Impact on XRP Price Potential

The flash crash, while painful in the short term, may have created an attractive entry point for institutional investors ahead of anticipated ETF approvals. Technical analysts note that XRP's quick recovery and ability to maintain support above $2.30 suggests underlying strength. Market analyst Patrick Riley projected that a close above $3.115 could result in XRP's most bullish weekly candle ever.
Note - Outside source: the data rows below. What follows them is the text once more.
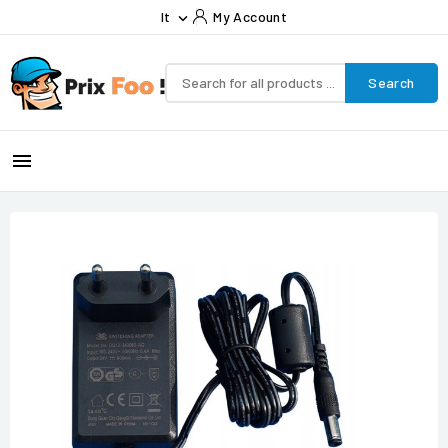
It
My Account

Search

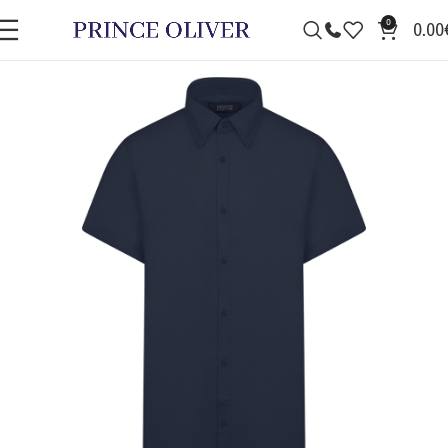
0
0.00
ΠΡΟΣΦΟΡΆ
Key resistance remains at $3.05, with upside projections toward $3.65-$4.00 if recovery momentum sustains. Some analysts, including prominent figure Egrag Crypto, maintain long-term targets as high as $19-$100 based on XRP's technical patterns and potential "supply shock" from institutional ETF purchases directly from the market.

Ripple's Business Operations and Partnerships

Despite market turbulence, Ripple's core business—RippleNet and its On-Demand Liquidity (ODL) service—continues expanding globally. The company's focus on cross-border payment solutions for financial institutions positions it well for sustained adoption regardless of short-term price volatility. The settlement with the SEC has already resulted in several exchanges relisting XRP, significantly improving liquidity and accessibility.

The launch of Ripple USD (RLUSD), the company's stablecoin, provides additional diversification for its payment network. However, the company's control of approximately 40 billion XRP tokens remains a consideration for investors, as gradual releases could impact supply dynamics.

With the SEC case conclusively settled, XRP now operates in a clearer regulatory environment than most cryptocurrencies. The classification as a utility token rather than a security removes significant barriers to institutional adoption and exchange listings. This precedent may influence how regulators approach other tokens with clear functional use cases.

The pending ETF approvals represent the next critical milestone. Should the SEC approve multiple XRP ETFs in October 2025 as anticipated, it would mark the first time the agency extends its ETF framework beyond Bitcoin and Ethereum—potentially opening the door for broader altcoin investment products.

Key Takeaways and Market Outlook

The October 2025 crypto flash crash represents a watershed moment for digital asset markets:

  1. Infrastructure Stress Test: Centralized exchanges revealed critical vulnerabilities in pricing mechanisms and trading infrastructure, while DeFi protocols largely maintained stability
  2. Regulatory Reckoning: Crypto.com CEO's call for investigation may accelerate regulatory frameworks around exchange risk management and consumer protection
  3. Market Resilience: Swift recovery suggests institutional support and mature market structure, with no fundamental blockchain failures
  4. XRP's Position: Despite severe short-term impact, XRP's regulatory clarity and pending ETF approvals position it favorably for long-term institutional adoption
  5. Transparency Imperative: The incident underscores the need for exchanges to implement external oracles, robust risk controls, and clear communication during volatility

Looking ahead, traders should monitor whether exchanges implement meaningful reforms in oracle systems, liquidation mechanisms, and trading infrastructure. For XRP specifically, the October ETF decisions and continued institutional accumulation around $2.30-$2.50 support levels will be critical indicators of future price direction.

The crypto market has proven its ability to recover quickly from severe shocks, but this event serves as a stark reminder that infrastructure—not just innovation—must evolve to support the industry's growing institutional participation and multi-trillion-dollar valuations.